Monarch Airlines has landed bids for parts of its struggling short-haul business from rivals including easyJet and WizzAir as it seeks to extricate itself from a bitter industry price war.
Sky News has learnt that a pack of airlines tabled proposals this week to partner with or take ownership of Monarch’s short-haul operations.
The offers were lodged just days after it emerged that the British travel group was plotting a radical overhaul of its strategy, underlining the urgency with which it is trying to find a new home for the division.
Monarch’s board and shareholders believe the company, which needed rescuing with a huge cash injection this time last year, could have a profitable future as a long-haul carrier.
The company, which employs more than 2500 people, is in talks with regulators about the annual extension of its tour operator’s licence, which expires on Saturday.
Sources said that Monarch had discussed its plans “at length” with the Civil Aviation Authority (CAA), adding that they did not expect it to need the 12-day extension to land its ATOL licence that was required in 2016.
Sky News revealed last week that Monarch, which is expected to carry more than six million passengers this year, has been working with KPMG on options for its short-haul business through a joint venture or feeder deal with another airline.
Sources said that Wizz Air, which focuses on Central and Eastern Europe, may be interested in Monarch partly as a short-cut to gaining a UK-based Air Operator’s Certificate (AOC).
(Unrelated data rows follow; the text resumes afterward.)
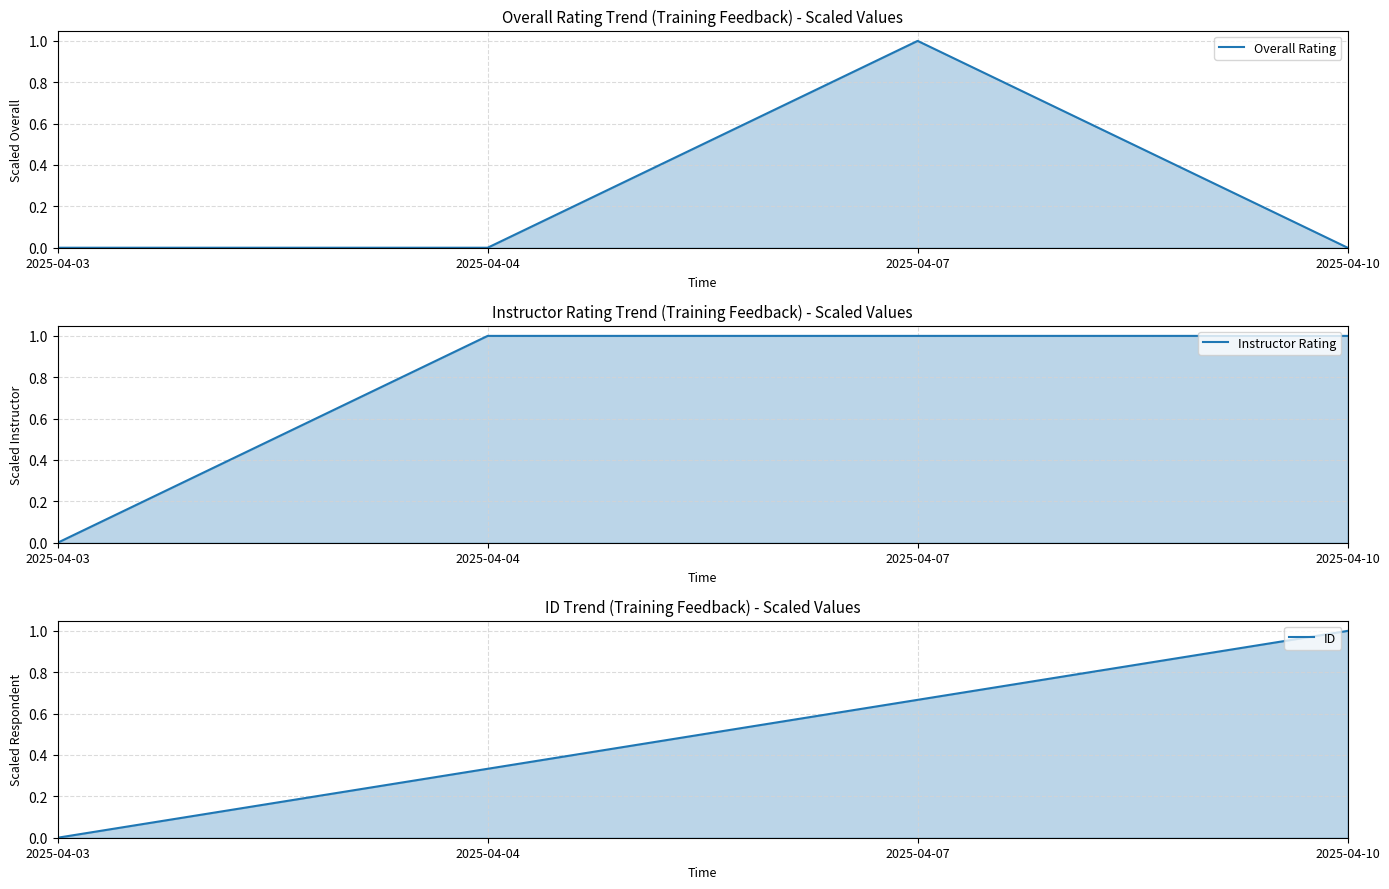

How many lines are shown in the chart?

3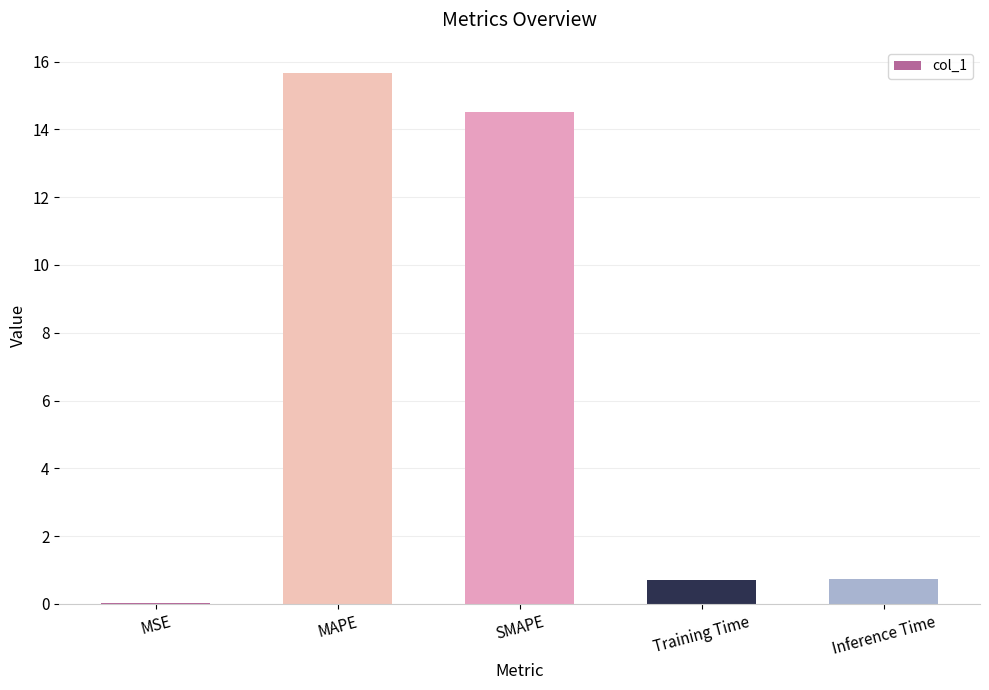

Are the bars horizontal?

No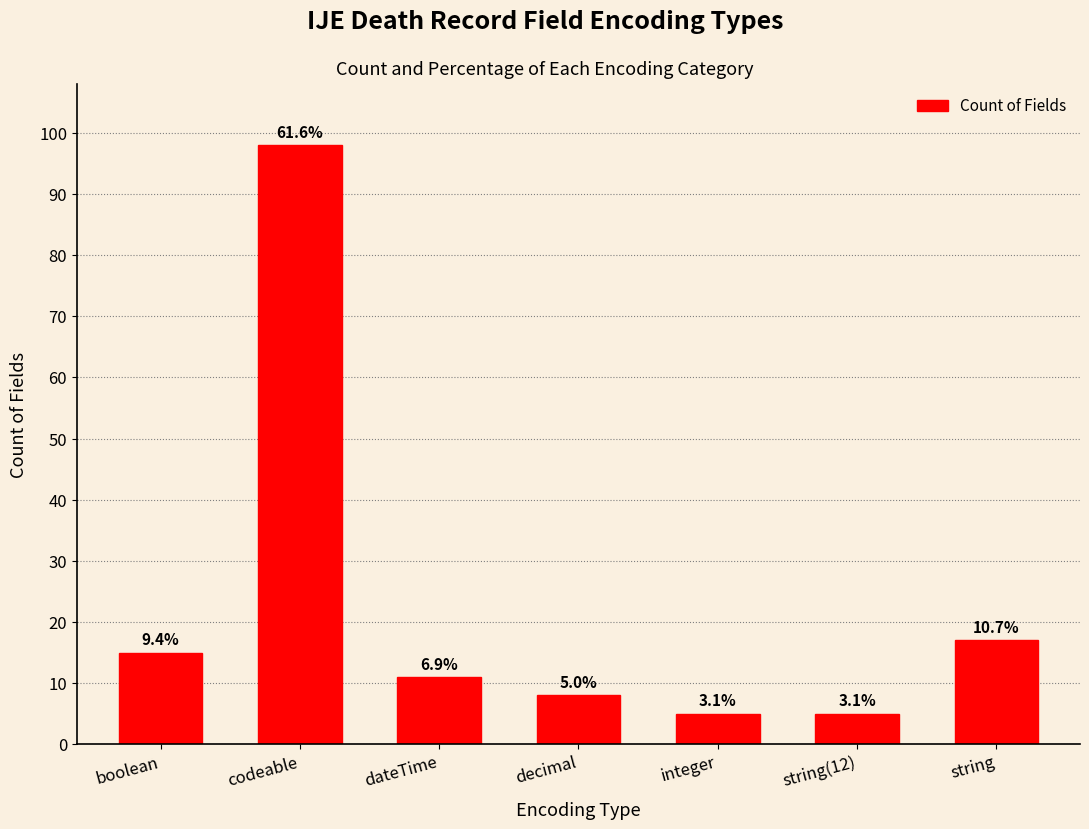

True or false: the data shows 26 at boolean.

False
Wizz Air has already said that it is working on an application for such a licence, although it would not be interested in the bulk of Monarch’s short-haul network.
EasyJet, which declined to comment, and Norwegian Air Shuttle also tabled bids for parts of the Monarch business this week, according to insiders.
Image: Monarch, which has its headquarters at Luton Airport, employs around 2,800 people
A solution could see a rival acquiring the Monarch Airlines subsidiary which operates its short-haul business, leaving the parent company free to organise a fleet deal suitable for its long-haul ambition
While the package holiday business which requires an ATOL licence represents only about 5% of Monarch’s revenues, a failure to renew it would disappoint the airline.
A CAA spokesman said: “We do not comment on the financial situation of any individual ATOL travel companies.”In a statement, a Monarch spokesman said: “In recent months we have undertaken, and continue to undertake, a comprehensive review of Monarch designed to determine its optimal future shape, size and strategy.
“We are having regular discussions on a number of options with potential strategic partners and we will announce any material developments, if and when they happen.”
The latest potential overhaul of Luton Airport-based Monarch comes a year after the airline secured a £165m rescue package led by Greybull Capital, its controlling shareholder, and Boeing, the aircraft manufacturer.
Monarch’s most recent financial statements revealed accounting losses for the year to last October of £317m, although much of this related to aircraft leasing contracts.
The company is also expected to lose money this year amid difficult trading after terrorist attacks in European markets such as Spain, which counts as a key destination for Monarch.
A significant element of the rescue deal secured a year ago was a revised fleet purchasing agreement with Boeing for 45 new aircraft.
Under their restructured purchase agreement, Monarch can enter into sale-and-leaseback arrangements for the planes, which are expected to come into service from next spring.
Monarch’s chief executive, Andrew Swaffield, reacted angrily last month to a suggestion made by Michael O’Leary, Ryanair’s combative boss, that the British airline would struggle to make it through the winter.